Malcolm Davis Smith, Jr.

Malcolm Smith was born in Louisiana and moved to Oklahoma at the age of twelve.  He graduated high school from Marion Military Institute in Marion, Alabama.  He received a Bachelor of Science in Business Administration from Oklahoma State University.  He started law school at Oklahoma City University and went to night school, working during the day, first as a minute clerk for Oklahoma County District Court Judge Jack R. Parr and, later, as a legal intern for a law firm where the focus was insurance defense.  While at OCU, Malcolm was elected class representative to the school’s Student Bar Association.

Malcolm transferred to the University of Tulsa College of Law and received his Juris Doctor from there in 1981.  He worked in the Civil Division of the Legal Department of the City of Tulsa as a legal intern while in law school.  After graduating, he served as an Assistant City Prosecutor for the City of Tulsa.  Afterwards, he had a private general law practice in Ardmore, Oklahoma for five years.  While in Ardmore, among other things, Malcolm served as President of the Carter County Bar Association and as part time Municipal Judge for the nearby City of Healdton, Oklahoma.

Malcolm returned to Tulsa in 1989 to become a staff attorney for the Oklahoma State Insurance Fund, a quasi-state agency which provided workers’ compensation insurance for state agencies and private employers.  He left to become an associate in the workers’ compensation department of a Tulsa insurance defense firm and, after several years there, opened his own law office concentrating on the defense of workers’ compensation cases.  To enhance his knowledge of medical matters, Malcolm took classes in medical terminology and human anatomy and physiology at Tulsa Community College.

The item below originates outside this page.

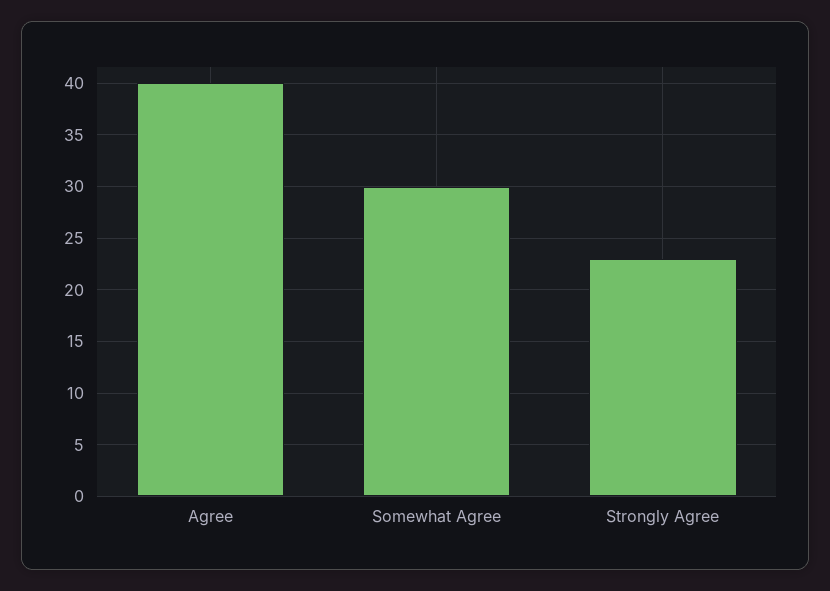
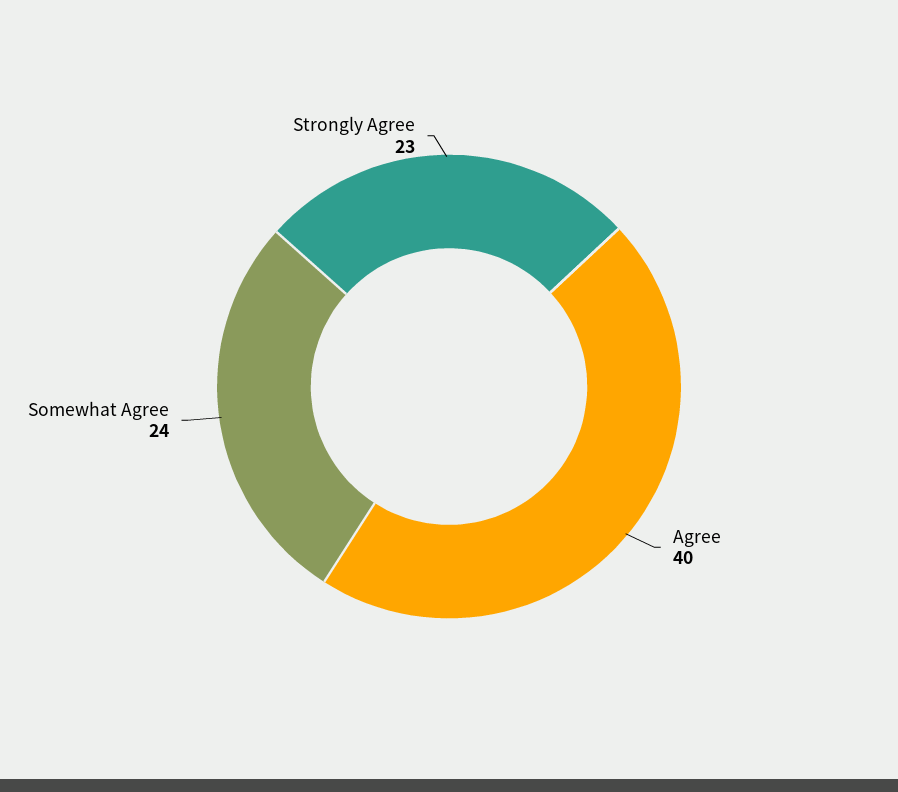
Somewhat Agree: 30 -> 24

A veteran of hundreds of non-jury trials and 85 jury trials, Malcolm is also accomplished in appellate practice having won cases resulting in published opinions in all three of Oklahoma’s appellate courts, the Supreme Court, the Court of Criminal Appeals and the Court of Civil Appeals.

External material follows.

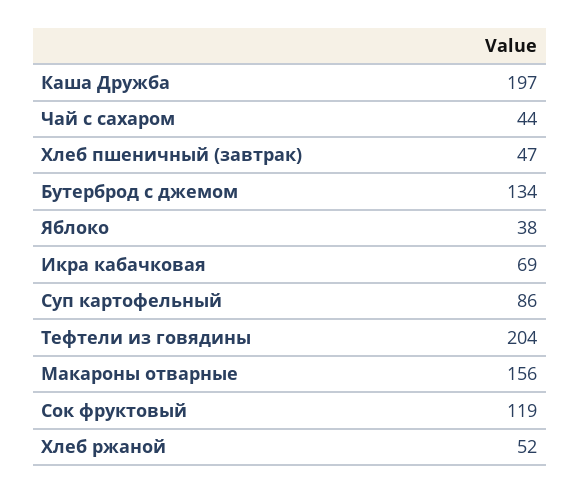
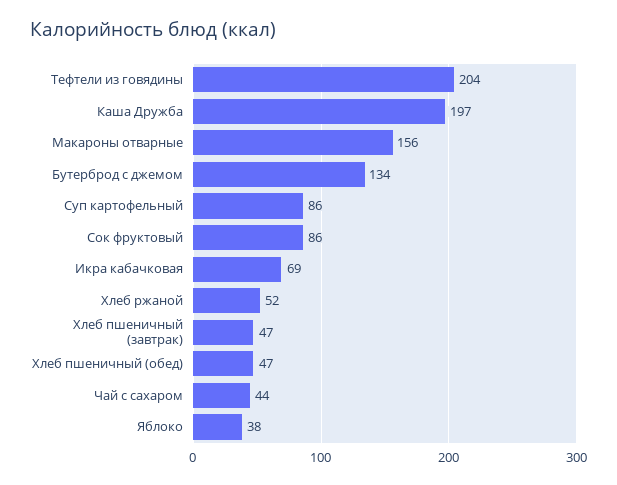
Сок фруктовый: 119 -> 86
Хлеб пшеничный (обед): none -> 47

Malcolm has long participated in professional related activities.  In Ardmore he served as the county bar association’s Law Day chairman and the program he organized won the Hicks Epton Award for best program in the state.  He also served as Carter County Bar Association delegate to the state bar’s annual meeting.  He has served as secretary-treasurer of the Tulsa County Bar Association Workers’ Compensation Section Committee.  He has served on several county bar association committees, including the Fee Arbitration Committee and Bar Foundation’s Golf Tournament Committee.  In 2016 Malcolm attended the annual convention of the International Association of Workers’ Compensation Boards and Commissions in Portland, Maine to keep abreast of current events in the area of workers’ compensation from around the country.

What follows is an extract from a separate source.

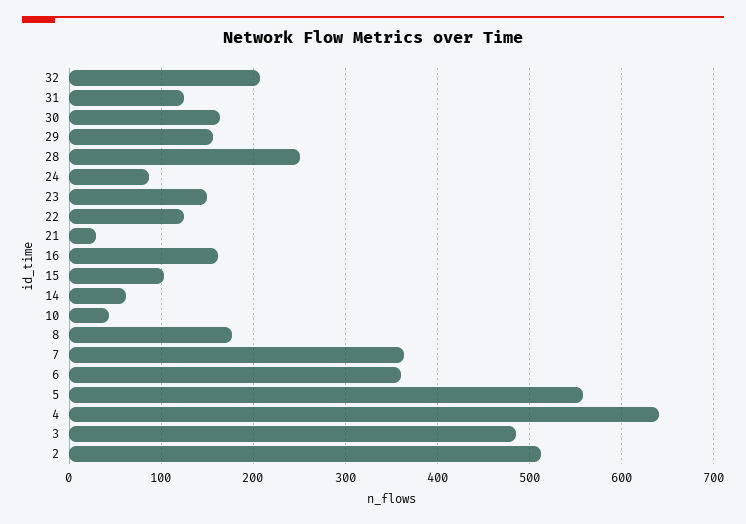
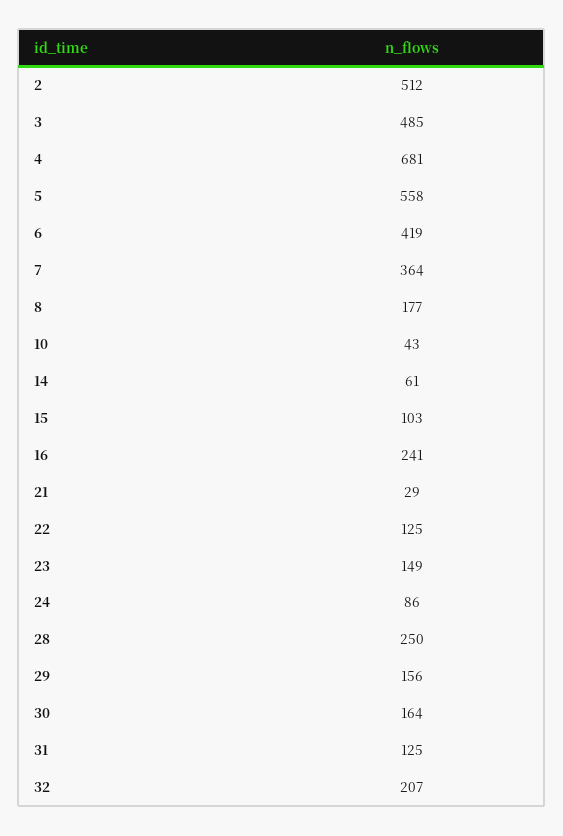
16: 160 -> 241
6: 360 -> 419
4: 640 -> 681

Away from the profession, Malcolm has served his community in a number of capacities including as his church’s moderator of the board of deacons, Sunday school teacher and men’s softball team coach.  He is a member of the Kiwanis Club of Tulsa and has served in various capacities as a volunteer for the Miss Oklahoma Pageant, including as a local pageant judge.  Malcolm joined Alliance Francaise de Tulsa while he was taking classes at Tulsa Community College.  He attained enough credits to receive a certificate in French.  He has traveled to France six times.  He has also had classes in German, Italian and Spanish.  During Malcolm’s seven year tenure on the board of directors for Tulsa Global Alliance he hosted international visitors, served as chairman of the Toast the Host Committee and twice attended the annual meeting of the International Visitors Program in Washington, D.C.